Gov. Brown speaks out against Prop. 53 in San Francisco days before election

(AP Photo/Lenny Ignelzi)

The Governor of California made an appearance in San Francisco this morning, just days before the election, to urge voters to vote no on Proposition 53.
The news conference, which was held at the Laborers International Union Hall at 3271 18th Street, also included San Francisco Mayor Ed Lee, Supervisor Scott Wiener, state Assemblyman David Chiu.
Proposition 53, or the California Voter Approval Requirement for Revenue Bond, would require voter approval before revenue bonds could be issued or sold by the state for any projects costing over $2 billion.

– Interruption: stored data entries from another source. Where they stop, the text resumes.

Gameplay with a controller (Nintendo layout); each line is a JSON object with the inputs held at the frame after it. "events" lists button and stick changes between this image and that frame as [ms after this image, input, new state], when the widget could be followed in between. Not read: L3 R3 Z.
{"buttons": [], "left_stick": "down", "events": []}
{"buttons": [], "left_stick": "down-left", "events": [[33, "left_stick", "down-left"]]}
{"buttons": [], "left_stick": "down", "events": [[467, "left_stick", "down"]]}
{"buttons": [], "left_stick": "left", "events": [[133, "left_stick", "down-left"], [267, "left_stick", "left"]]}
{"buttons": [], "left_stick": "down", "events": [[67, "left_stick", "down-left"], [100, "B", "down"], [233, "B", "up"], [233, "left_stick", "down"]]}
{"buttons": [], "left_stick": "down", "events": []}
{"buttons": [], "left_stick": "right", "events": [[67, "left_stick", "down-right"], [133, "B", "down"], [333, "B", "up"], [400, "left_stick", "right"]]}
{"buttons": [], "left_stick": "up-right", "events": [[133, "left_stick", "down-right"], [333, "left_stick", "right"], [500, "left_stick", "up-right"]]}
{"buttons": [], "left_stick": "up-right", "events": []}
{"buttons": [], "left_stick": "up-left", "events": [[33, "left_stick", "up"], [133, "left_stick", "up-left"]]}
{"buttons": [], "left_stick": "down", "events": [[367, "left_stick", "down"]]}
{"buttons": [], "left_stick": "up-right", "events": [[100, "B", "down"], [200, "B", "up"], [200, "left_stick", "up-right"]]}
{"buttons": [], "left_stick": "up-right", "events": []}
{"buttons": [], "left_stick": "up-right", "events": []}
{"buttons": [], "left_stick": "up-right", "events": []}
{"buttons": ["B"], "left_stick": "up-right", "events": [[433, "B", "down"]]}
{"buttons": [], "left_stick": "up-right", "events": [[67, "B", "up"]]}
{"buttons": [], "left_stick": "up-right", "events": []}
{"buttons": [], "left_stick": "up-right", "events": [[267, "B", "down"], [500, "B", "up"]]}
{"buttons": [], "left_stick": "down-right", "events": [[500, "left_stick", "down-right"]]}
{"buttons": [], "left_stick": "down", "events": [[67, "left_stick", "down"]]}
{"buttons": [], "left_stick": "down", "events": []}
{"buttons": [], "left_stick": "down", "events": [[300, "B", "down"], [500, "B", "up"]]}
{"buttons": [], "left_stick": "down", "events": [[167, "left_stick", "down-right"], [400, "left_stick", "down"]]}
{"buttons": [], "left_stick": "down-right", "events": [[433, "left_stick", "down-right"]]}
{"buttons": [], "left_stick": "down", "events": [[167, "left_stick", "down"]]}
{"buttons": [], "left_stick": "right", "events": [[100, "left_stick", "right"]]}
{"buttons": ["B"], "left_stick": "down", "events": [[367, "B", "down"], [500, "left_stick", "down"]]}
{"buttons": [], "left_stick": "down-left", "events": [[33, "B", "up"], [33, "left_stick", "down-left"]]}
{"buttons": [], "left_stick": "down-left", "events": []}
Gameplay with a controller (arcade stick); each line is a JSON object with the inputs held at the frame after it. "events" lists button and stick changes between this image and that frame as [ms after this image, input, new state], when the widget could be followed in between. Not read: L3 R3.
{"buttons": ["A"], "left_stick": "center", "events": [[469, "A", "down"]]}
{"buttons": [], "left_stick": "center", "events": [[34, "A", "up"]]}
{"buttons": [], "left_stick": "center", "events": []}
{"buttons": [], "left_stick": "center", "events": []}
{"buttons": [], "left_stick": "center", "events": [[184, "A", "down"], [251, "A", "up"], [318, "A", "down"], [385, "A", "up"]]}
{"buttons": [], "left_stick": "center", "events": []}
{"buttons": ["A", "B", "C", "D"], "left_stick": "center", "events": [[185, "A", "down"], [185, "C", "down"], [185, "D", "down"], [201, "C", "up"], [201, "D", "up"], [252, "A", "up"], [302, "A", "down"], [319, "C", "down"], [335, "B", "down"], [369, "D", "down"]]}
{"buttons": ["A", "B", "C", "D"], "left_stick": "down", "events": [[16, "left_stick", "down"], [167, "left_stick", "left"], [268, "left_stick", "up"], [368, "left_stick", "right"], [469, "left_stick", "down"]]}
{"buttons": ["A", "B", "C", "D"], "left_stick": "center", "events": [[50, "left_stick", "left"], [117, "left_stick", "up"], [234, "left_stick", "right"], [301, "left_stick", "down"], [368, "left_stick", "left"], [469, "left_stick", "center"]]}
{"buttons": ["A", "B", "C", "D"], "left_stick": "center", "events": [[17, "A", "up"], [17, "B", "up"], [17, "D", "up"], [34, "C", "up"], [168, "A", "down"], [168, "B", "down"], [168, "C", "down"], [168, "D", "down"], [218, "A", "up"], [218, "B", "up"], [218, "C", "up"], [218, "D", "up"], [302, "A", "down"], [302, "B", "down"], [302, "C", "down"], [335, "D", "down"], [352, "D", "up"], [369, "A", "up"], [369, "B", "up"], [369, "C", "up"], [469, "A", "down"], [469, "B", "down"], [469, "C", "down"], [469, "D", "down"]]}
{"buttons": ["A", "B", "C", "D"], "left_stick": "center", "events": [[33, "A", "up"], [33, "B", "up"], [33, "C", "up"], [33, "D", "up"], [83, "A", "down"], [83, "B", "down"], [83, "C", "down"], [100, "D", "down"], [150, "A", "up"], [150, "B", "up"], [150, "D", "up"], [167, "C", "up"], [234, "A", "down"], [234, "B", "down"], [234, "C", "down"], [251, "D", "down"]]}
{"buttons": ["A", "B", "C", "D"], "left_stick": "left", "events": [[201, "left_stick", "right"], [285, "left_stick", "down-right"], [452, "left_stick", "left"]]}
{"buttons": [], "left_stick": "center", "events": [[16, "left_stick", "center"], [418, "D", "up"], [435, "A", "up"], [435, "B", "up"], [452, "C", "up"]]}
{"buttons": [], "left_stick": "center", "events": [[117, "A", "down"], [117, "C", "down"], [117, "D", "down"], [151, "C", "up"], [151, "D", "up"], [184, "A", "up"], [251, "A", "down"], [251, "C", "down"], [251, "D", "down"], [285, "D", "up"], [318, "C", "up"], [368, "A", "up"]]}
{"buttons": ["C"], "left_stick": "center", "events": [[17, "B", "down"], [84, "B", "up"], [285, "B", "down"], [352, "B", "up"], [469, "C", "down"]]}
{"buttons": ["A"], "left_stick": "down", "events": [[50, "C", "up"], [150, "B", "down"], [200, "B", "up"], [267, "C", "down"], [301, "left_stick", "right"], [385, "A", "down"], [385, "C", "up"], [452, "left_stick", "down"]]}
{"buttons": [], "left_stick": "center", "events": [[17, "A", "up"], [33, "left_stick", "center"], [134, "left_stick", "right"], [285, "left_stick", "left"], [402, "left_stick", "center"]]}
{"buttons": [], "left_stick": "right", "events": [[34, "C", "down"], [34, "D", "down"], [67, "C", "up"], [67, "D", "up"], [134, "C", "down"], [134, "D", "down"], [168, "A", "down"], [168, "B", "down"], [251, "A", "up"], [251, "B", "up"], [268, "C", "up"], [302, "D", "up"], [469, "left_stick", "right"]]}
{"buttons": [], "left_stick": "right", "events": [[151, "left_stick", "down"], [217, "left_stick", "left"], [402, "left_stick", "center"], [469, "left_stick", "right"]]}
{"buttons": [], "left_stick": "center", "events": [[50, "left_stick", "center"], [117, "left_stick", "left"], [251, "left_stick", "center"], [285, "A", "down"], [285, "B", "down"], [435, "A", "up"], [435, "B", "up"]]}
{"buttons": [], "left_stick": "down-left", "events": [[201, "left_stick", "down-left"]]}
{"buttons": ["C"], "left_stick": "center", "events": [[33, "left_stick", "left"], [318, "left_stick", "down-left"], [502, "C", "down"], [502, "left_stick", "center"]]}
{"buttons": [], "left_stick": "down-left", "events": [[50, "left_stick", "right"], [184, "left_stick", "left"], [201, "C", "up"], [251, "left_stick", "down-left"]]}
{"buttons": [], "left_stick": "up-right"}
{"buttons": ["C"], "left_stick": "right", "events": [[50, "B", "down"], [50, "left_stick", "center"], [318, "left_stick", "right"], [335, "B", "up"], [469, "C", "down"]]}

The law would apply to all projects financed, owned, operated or managed by the state, as well as all projects financed, owned, operated or managed by joint agencies formed between the state and local city or county governments, another state or a federal government agency.
According to opponents of the measure, Prop 53 would take away local control by requiring a statewide vote for many local projects, even if the projects would be funded by local users and ratepayers.
In turn, they believe the vote requirement would prevent or delay necessary maintenance on infrastructure projects and systems.
"Big infrastructure projects help cities. We've got to have investments in our roads, our dams, our bridges -- we've got to have our water system in place and Prop 53 will endanger those very things," Governor
Jerry Brown said.
According to the No on Prop 53 campaign, the measure is being financed by an unnamed multimillionaire in an attempt to disrupt a single water infrastructure project.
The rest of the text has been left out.